WhatsApp even went to the extent of naming the unofficial apps called WhatsApp Plus and GB WhatsApp, on its FAQs page.

The messaging services’ reasoning behind the same as per the official FAQ’s page is user security.

“Unsupported apps, such as WhatsApp Plus and GB WhatsApp, are altered versions of WhatsApp. These unofficial apps are developed by third parties and violate our Terms of Service. WhatsApp doesn’t support these third-party apps because we can’t validate their security practices.”

As per the FAQs page, the ban is not permanent, but temporary. This is done with the intent to force users into using the official WhatsApp app, which according to the messaging service is secure.

The temporary ban will prevent the user from sending across messages for about 24 hours.

What do unofficial WhatsApp apps get you?

User’s of unofficial apps use them to get additional features like themes, more emoticons, chat screen customisations and much more.

The APKs of these apps need to be side-loaded in order to be installed and used on Android devices and these have to be downloaded from unofficial sources.

To make things worse, users of these apps need to update their apps from unofficial sources from time to time, which could put their data and device at the risk of malware because there’s no certain method to verify the source of the uploaded installation files.

As a practice, avoid downloading third-party WhatsApp-related apps.

Instead of putting a permanent ban on a user’s account for violating policies, WhatsApp will place the user on a temporary ban. Once the ban has ended, users of the messaging service can switch to the official WhatsApp app in the following ways.

How to switch data from GB WhatsApp to official WhatsApp

Wait for your temporary ban to end. The timer will show you the length of the ban.

In GB WhatsApp, tap More options > Chats > Back up chats.

Go to Phone Settings > Storage > Files.

Find the folder GB WhatsApp and tap and hold to select it.

In the upper right corner tap More > Rename and rename the folder to “WhatsApp”.

Navigate to the Play Store and download the official WhatsApp app. If you can’t access the Play Store, download the app here.

In WhatsApp, verify your phone number.

On the Backup found screen, tap Restore > Next.

WhatsApp should load with your existing chats.

How to switch data from WhatsApp Plus to official WhatsApp

If your chat history was previously saved, it should automatically transfer to the official WhatsApp app.

Navigate to the Play Store and download the WhatsApp app.
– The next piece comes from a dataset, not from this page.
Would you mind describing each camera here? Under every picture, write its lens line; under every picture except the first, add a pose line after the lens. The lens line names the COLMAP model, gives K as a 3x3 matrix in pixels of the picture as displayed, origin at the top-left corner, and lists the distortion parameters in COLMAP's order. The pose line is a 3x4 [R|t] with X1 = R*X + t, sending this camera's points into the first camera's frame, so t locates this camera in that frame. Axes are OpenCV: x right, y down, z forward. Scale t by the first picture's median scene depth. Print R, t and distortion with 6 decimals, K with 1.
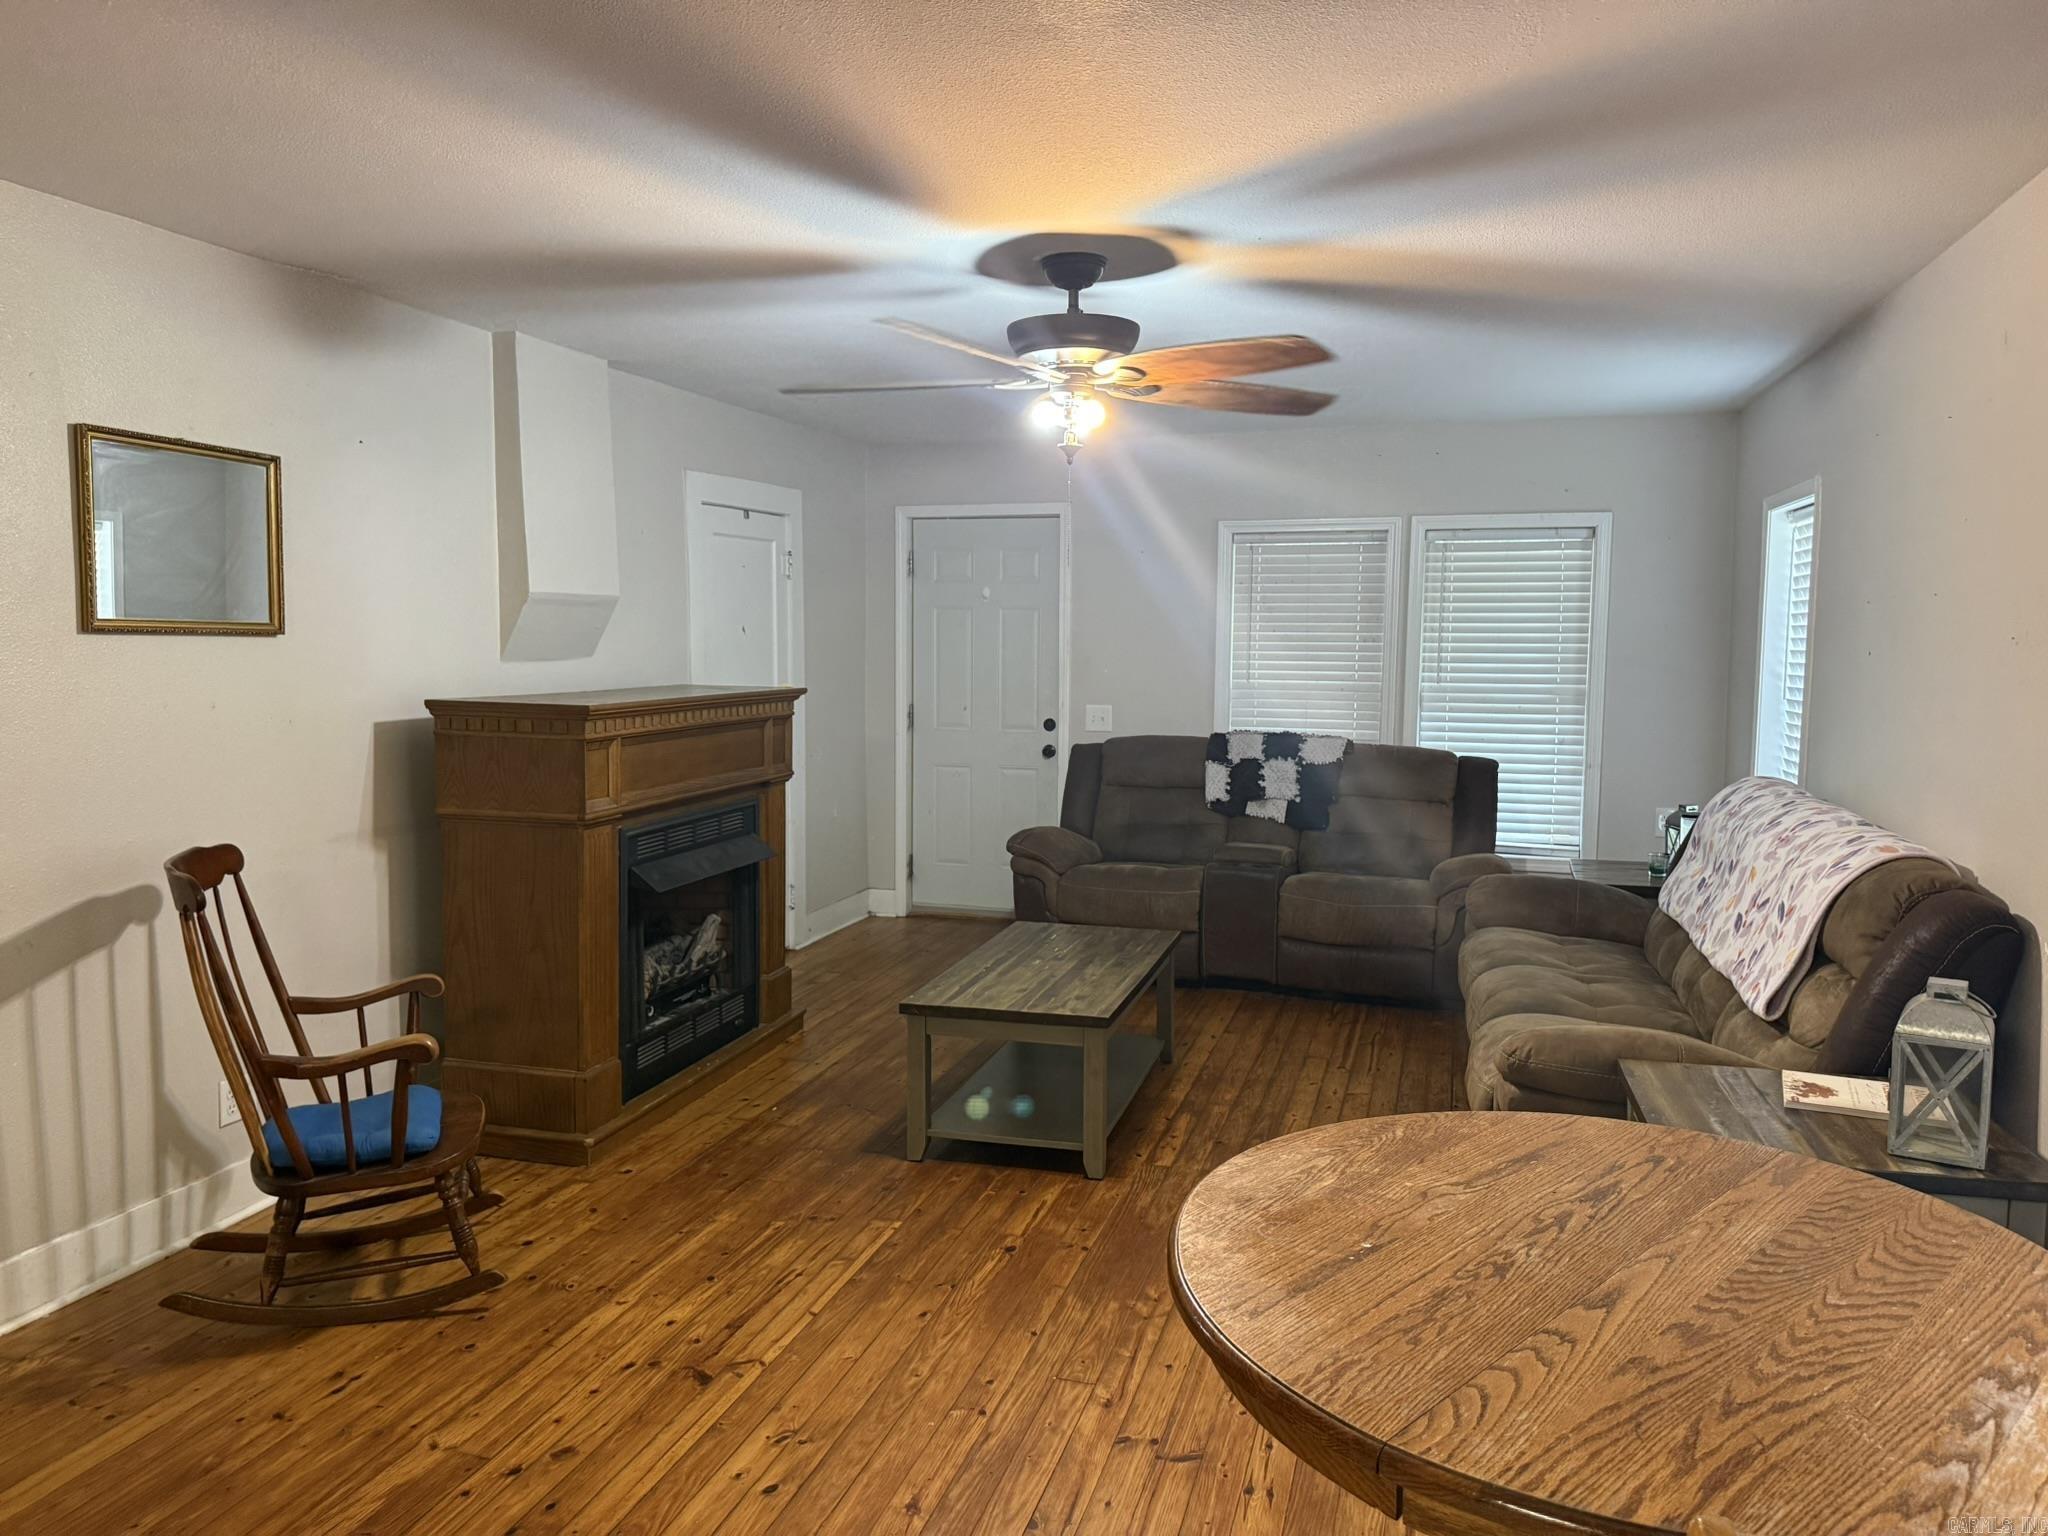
lens RADIAL K [[1461.0, 0, 1008.8], [0, 1461.0, 760.6], [0, 0, 1]] dist [0.092328, -0.105451]
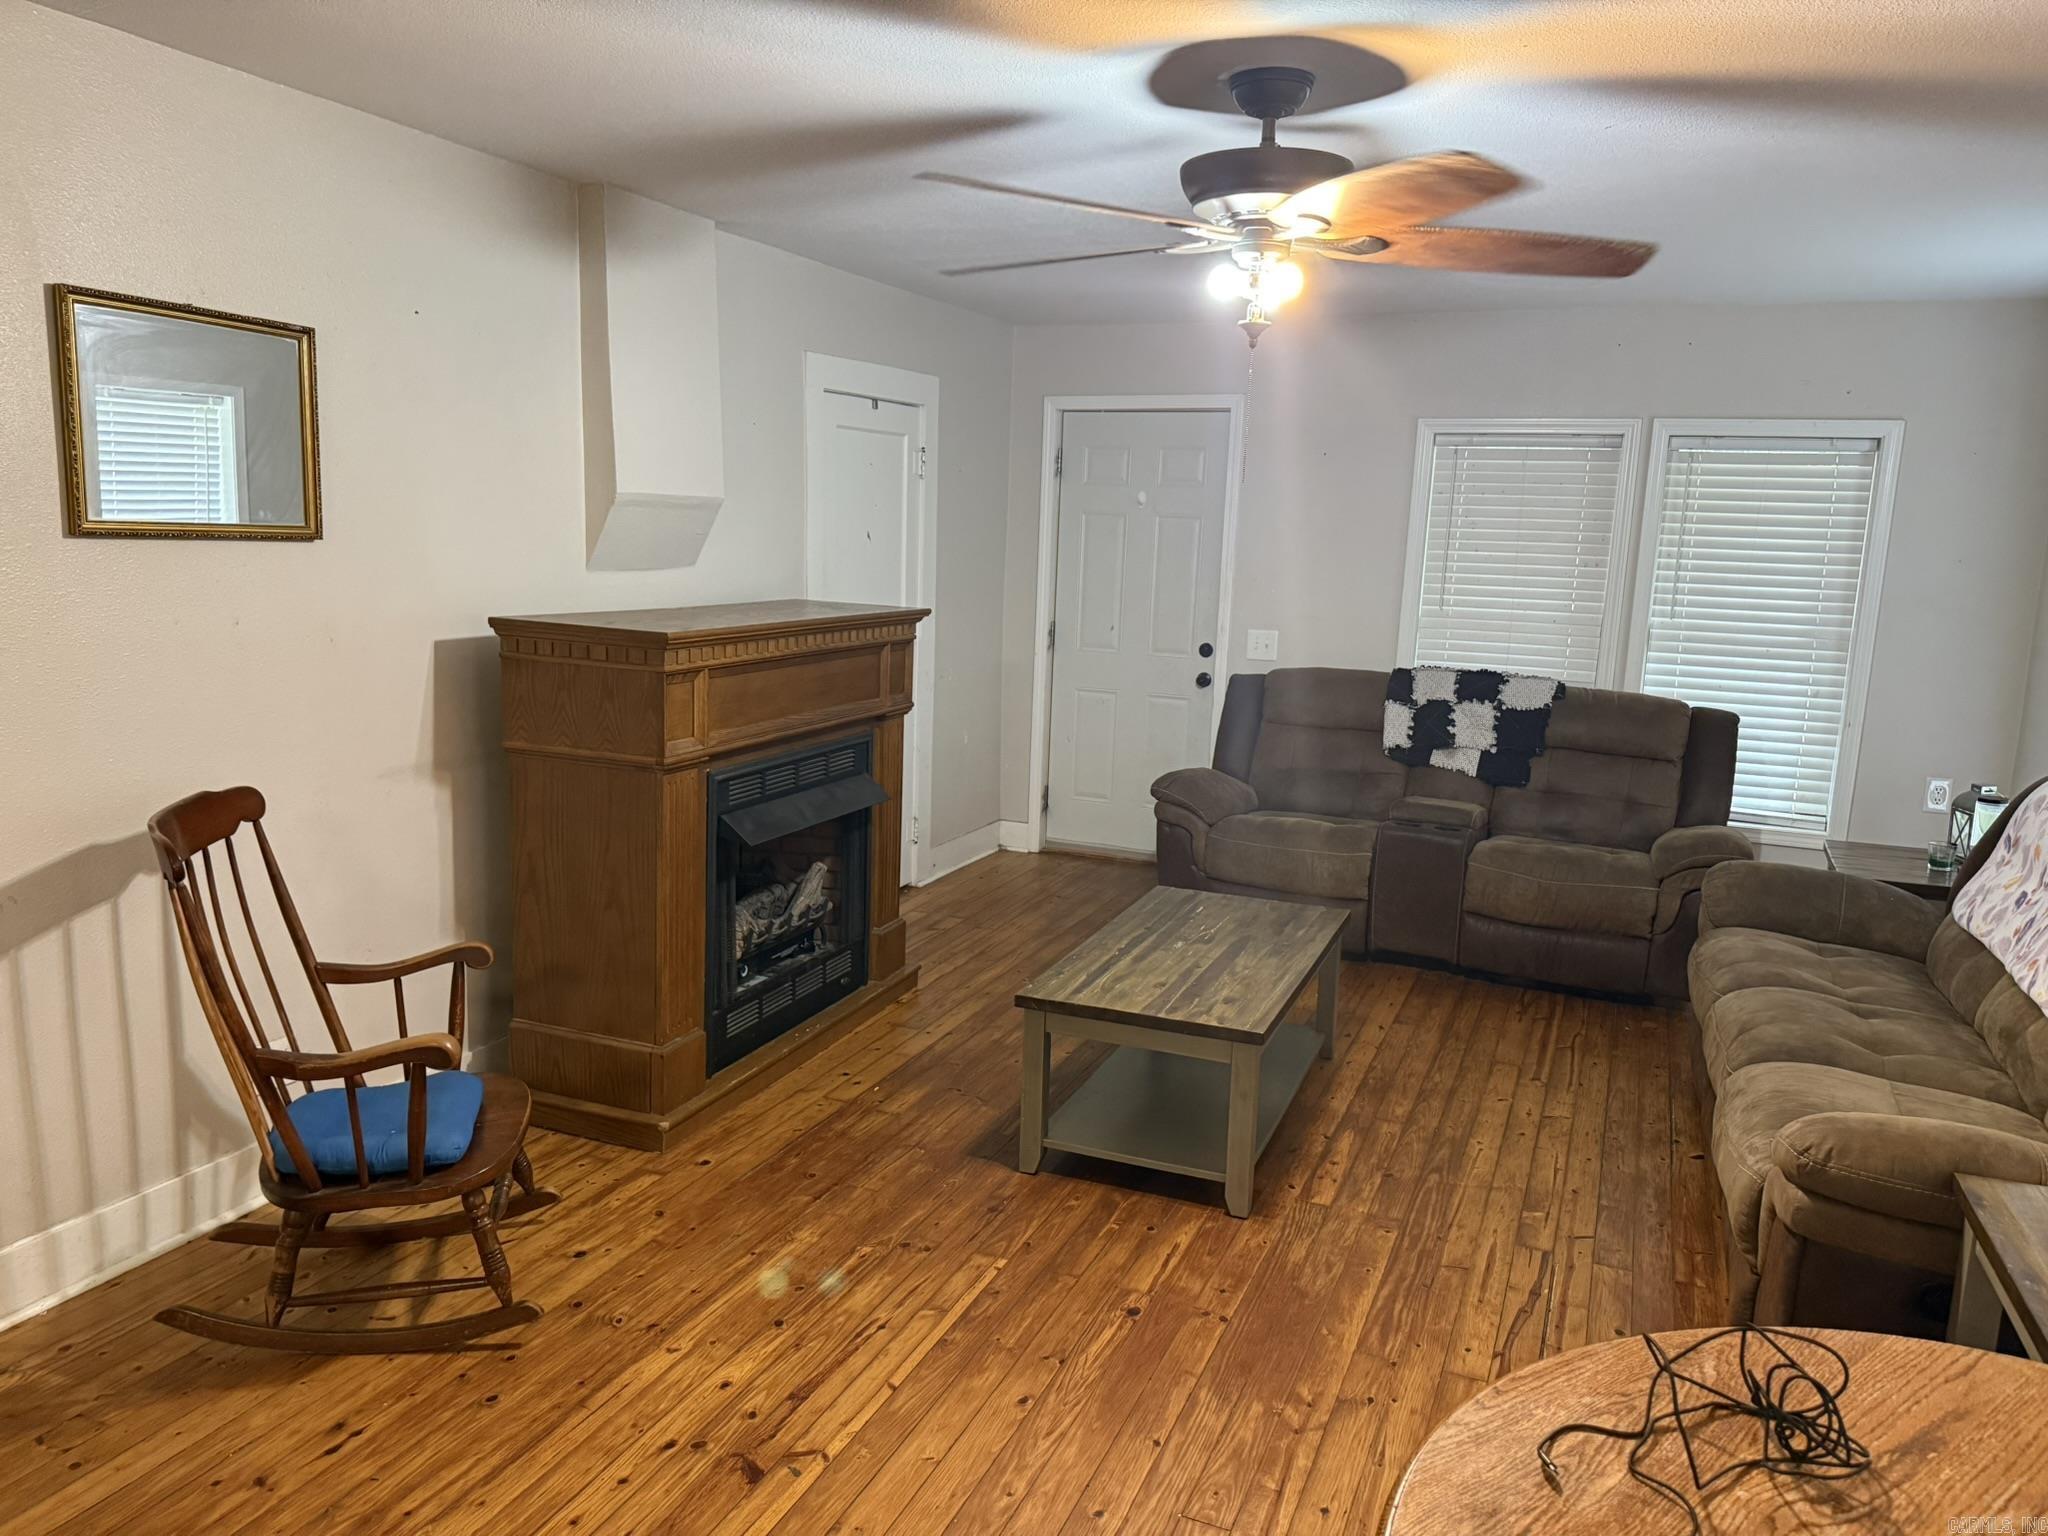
lens RADIAL K [[1461.0, 0, 1014.7], [0, 1461.0, 779.8], [0, 0, 1]] dist [0.092328, -0.105451]
pose [[0.994364, 0.044353, -0.096297, 0.001257], [-0.035951, 0.995534, 0.087293, -0.033265], [0.099738, -0.083339, 0.991517, 0.161050]]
If you can’t access the Play Store, download the app here.

Verify your phone number.

WhatsApp has been in a bit of a fix as it tries to make its way out of a mess we call fake news.

Recently, it was in a soup after authorities discovered how arsonists used WhatsApp groups to co-ordinate violent protests triggered by the death of 42 Central Reserve Police Force (CRPF) personnel in the 14 February terror attack.

WhatsApp’s current efforts to limit the spread of fake news includes limiting the number of forwards, training community leaders on the use of the platform and even holding workshops and newspaper ad campaigns.

Unfortunately, all of WhatsApp’s efforts to contain fake news, at the moment, somehow just don’t seem enough.